April 26, 2024

The following two weeks are set to be a hiatus that was scheduled when the grand jury was first convened in January, the person said.

A spokesperson for the Manhattan district attorney’s office declined to comment.

There is no official deadline for bringing an indictment against Trump, although there were indications in recent weeks that the grand jury’s activity was nearing a vote, particularly when prosecutors offered Trump the chance to testify before the panel. That is typically one of the final steps of a criminal investigation. Trump declined the invitation.

Shortly thereafter, Trump predicted on social media that he would be arrested, citing news reports, and encouraged his supporters to protest any criminal charges against him.

Prosecutors are examining Trump’s alleged role in a $130,000 payment that was made to adult entertainer Stormy Daniels, who said she had an affair with the former president. He has denied the affair and any wrongdoing associated with the payment.

Federal prosecutors, who charged Trump’s former lawyer Michael Cohen with crimes connected to his facilitation of the payment to Daniels, said in court filings that the Trump Organization falsely accounted for reimbursement payments made to Cohen as legal expenses.

Manhattan prosecutors could construct their case around a charge of falsifying business records, which is the type of case that can take as little as one day to present to a grand jury or as long as a year and a half, said Karen Friedman Agnifilo, who was the chief assistant district attorney under Bragg’s predecessor, Cy Vance. “There’s truly no way to predict,” she said.

Because the Trump case involves a large number of witnesses and the central one, Cohen, is a convicted felon, it creates a complicated set of evidence that can take time to present to the grand jury, said Jamie Pukl-Werbel, a former Manhattan assistant district attorney who teaches at Seton Hall law school. “You shouldn’t read anything into the grand jury not hearing the case for another couple weeks,” she said.

One element of the case that could be affected by timing is the statute of limitations. To prosecute false business records as a felony, prosecutors generally would have to bring charges within five years from the final act of falsification. But that deadline can be extended in some circumstances — including if a defendant lived out of state during the period in question, as Trump did while he occupied the White House.

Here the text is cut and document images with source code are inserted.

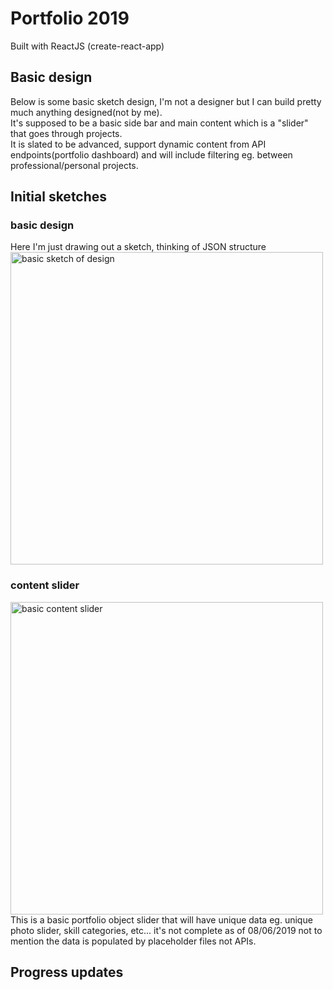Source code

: # Portfolio 2019
Built with ReactJS (create-react-app)

## Basic design
Below is some basic sketch design, I'm not a designer but I can build pretty much anything designed(not by me). <br />
It's supposed to be a basic side bar and main content which is a "slider" that goes through projects. <br />
It is slated to be advanced, support dynamic content from API endpoints(portfolio dashboard) and will include filtering eg. between professional/personal projects.

## Initial sketches

### basic design
Here I'm just drawing out a sketch, thinking of JSON structure
<img src="https://raw.githubusercontent.com/jdc-cunningham/reactjs-portfolio-2019/master/design-detail.jpg" alt="basic sketch of design" width="500px" height="auto">

### content slider
<img src="https://raw.githubusercontent.com/jdc-cunningham/reactjs-portfolio-2019/master/portfolio-2019-slider.jpg" alt="basic content slider" width="500px" height="auto">
This is a basic portfolio object slider that will have unique data eg. unique photo slider, skill categories, etc... it's not complete as of 08/06/2019 not to mention the data is populated by placeholder files not APIs.

## Progress updates

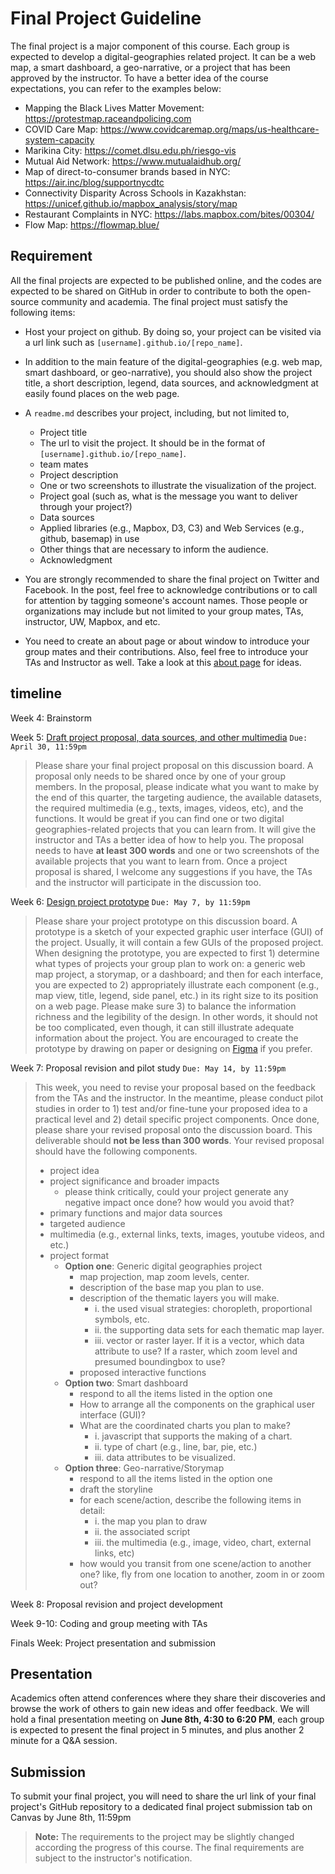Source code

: # Final Project Guideline

The final project is a major component of this course. Each group is expected to develop a digital-geographies related project. It can be a web map, a smart dashboard, a geo-narrative, or a project that has been approved by the instructor. To have a better idea of the course expectations, you can refer to the examples below:

-  Mapping the Black Lives Matter Movement: https://protestmap.raceandpolicing.com
-  COVID Care Map: https://www.covidcaremap.org/maps/us-healthcare-system-capacity
-  Marikina City: https://comet.dlsu.edu.ph/riesgo-vis
-  Mutual Aid Network: https://www.mutualaidhub.org/
-  Map of direct-to-consumer brands based in NYC: https://air.inc/blog/supportnycdtc
-  Connectivity Disparity Across Schools in Kazakhstan: https://unicef.github.io/mapbox_analysis/story/map
-  Restaurant Complaints in NYC: https://labs.mapbox.com/bites/00304/
-  Flow Map: https://flowmap.blue/


## Requirement

All the final projects are expected to be published online, and the codes are expected to be shared on GitHub in order to contribute to both the open-source community and academia. The final project must satisfy the following items:

- Host your project on github. By doing so, your project can be visited via a url link such as `[username].github.io/[repo_name]`.

- In addition to the main feature of the digital-geographies (e.g. web map, smart dashboard, or geo-narrative), you should also show the project title, a short description, legend, data sources, and acknowledgment at easily found places on the web page.

- A `readme.md` describes your project, including, but not limited to,
    - Project title
    - The url to visit the project. It should be in the format of `[username].github.io/[repo_name]`.
    - team mates
    - Project description
    - One or two screenshots to illustrate the visualization of the project.
    - Project goal (such as, what is the message you want to deliver through your project?)
    - Data sources
    - Applied libraries (e.g., Mapbox, D3, C3) and Web Services (e.g., github, basemap) in use
    - Other things that are necessary to inform the audience.
    - Acknowledgment

- You are strongly recommended to share the final project on Twitter and Facebook. In the post, feel free to acknowledge contributions or to call for attention by tagging someone's account names. Those people or organizations may include but not limited to your group mates, TAs, instructor, UW, Mapbox, and etc.

- You need to create an about page or about window to introduce your group mates and their contributions. Also, feel free to introduce your TAs and Instructor as well. Take a look at this [about page](https://jakobzhao.github.io/slr/about.html) for ideas.

## timeline

Week 4: Brainstorm

Week 5: [Draft project proposal, data sources, and other multimedia](https://canvas.uw.edu/courses/1547729/discussion_topics/7237157) `Due: April 30, 11:59pm`

> Please share your final project proposal on this discussion board.  A proposal only needs to be shared once by one of your group members. In the proposal, please indicate what you want to make by the end of this quarter, the targeting audience,  the available datasets, the required multimedia (e.g., texts, images, videos, etc), and the functions. It would be great if you can find one or two digital geographies-related projects that you can learn from. It will give the instructor and TAs a better idea of how to help you. The proposal needs to have **at least 300 words** and one or two screenshots of the available projects that you want to learn from. Once a project proposal is shared, I welcome any suggestions if you have, the TAs and the instructor will participate in the discussion too.

Week 6: [Design project prototype](https://canvas.uw.edu/courses/1547729/discussion_topics/7246492)  `Due: May 7, by 11:59pm`

> Please share your project prototype on this discussion board. A prototype is a sketch of your expected graphic user interface (GUI) of the project. Usually, it will contain a few GUIs of the proposed project. When designing the prototype, you are expected to first 1) determine what types of projects your group plan to work on: a generic web map project, a storymap, or a dashboard; and then for each interface, you are expected to 2) appropriately illustrate each component (e.g., map view, title, legend, side panel, etc.) in its right size to its position on a web page. Please make sure 3) to balance the information richness and the legibility of the design. In other words, it should not be too complicated, even though, it can still illustrate adequate information about the project. You are encouraged to create the prototype by drawing on paper or designing on [Figma](https://www.figma.com) if you prefer.

Week 7: Proposal revision and pilot study   `Due: May 14, by 11:59pm`

> This week, you need to revise your proposal based on the feedback from the TAs and the instructor. In the meantime, please conduct pilot studies in order to 1) test and/or fine-tune your proposed idea to a practical level and 2) detail specific project components. Once done, please share your revised proposal onto the discussion board. This deliverable should **not be less than 300 words**. Your revised proposal should have the following components. 
>
> - project idea
> - project significance and broader impacts
>   - please think critically, could your project generate any negative impact once done? how would you avoid that?
> - primary functions and major data sources
> - targeted audience
> - multimedia (e.g., external links, texts, images, youtube videos, and etc.)
> - project format
>   - **Option one**: Generic digital geographies project
>       - map projection, map zoom levels, center.
>       - description of the base map you plan to use.
>       - description of the thematic layers you will make.
>           - i. the used visual strategies: choropleth, proportional symbols, etc.
>           - ii. the supporting data sets for each thematic map layer.
>           - iii. vector or raster layer. If it is a vector, which data attribute to use? If a raster, which zoom level and presumed boundingbox to use?
>       - proposed interactive functions
>   - **Option two**: Smart dashboard
>       - respond to all the items listed in the option one
>       - How to arrange all the components on the graphical user interface (GUI)?
>       - What are the coordinated charts you plan to make?
>           -  i. javascript that supports the making of a chart.
>           -  ii. type of chart (e.g., line, bar, pie, etc.)
>           -  iii. data attributes to be visualized.
>   - **Option three**: Geo-narrative/Storymap
>       - respond to all the items listed in the option one
>       - draft the storyline
>       - for each scene/action, describe the following items in detail:
>           - i. the map you plan to draw
>           - ii. the associated script
>           - iii. the multimedia (e.g., image, video, chart, external links, etc)
>       - how would you transit from one scene/action to another one? like, fly from one location to another, zoom in or zoom out?

Week 8: Proposal revision and project development

Week 9-10: Coding and group meeting with TAs

Finals Week: Project presentation and submission

## Presentation

Academics often attend conferences where they share their discoveries and browse the work of others to gain new ideas and offer feedback. We will hold a final presentation meeting on **June 8th, 4:30 to 6:20 PM**, each group is expected to present the final project in 5 minutes, and plus another 2 minute for a Q&A session.

## Submission

To submit your final project, you will need to share the url link of your final project's GitHub repository to a dedicated final project submission tab on Canvas by June 8th, 11:59pm

>  **Note:** The requirements to the project may be slightly changed according the progress of this course. The final requirements are subject to the instructor's notification.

Jeremy Saland, a former Manhattan assistant district attorney, said he didn’t think prosecutors would be cutting it close enough that a grand jury break would have a material impact. “They’re not doing this at the stroke of midnight,” he said of prosecutors. “They have built in the time.”

Aside from any legal ramifications, the delay could influence public opinion. “Trump’s actions and rhetoric over the last 10 days are his standard playbook — move first to shape the narrative and public perception,” said Anthony Coley, a former spokesman for the Justice Department. “It’s a particularly useful tactic in legal communications because prosecutors are bound by grand jury secrecy rules.”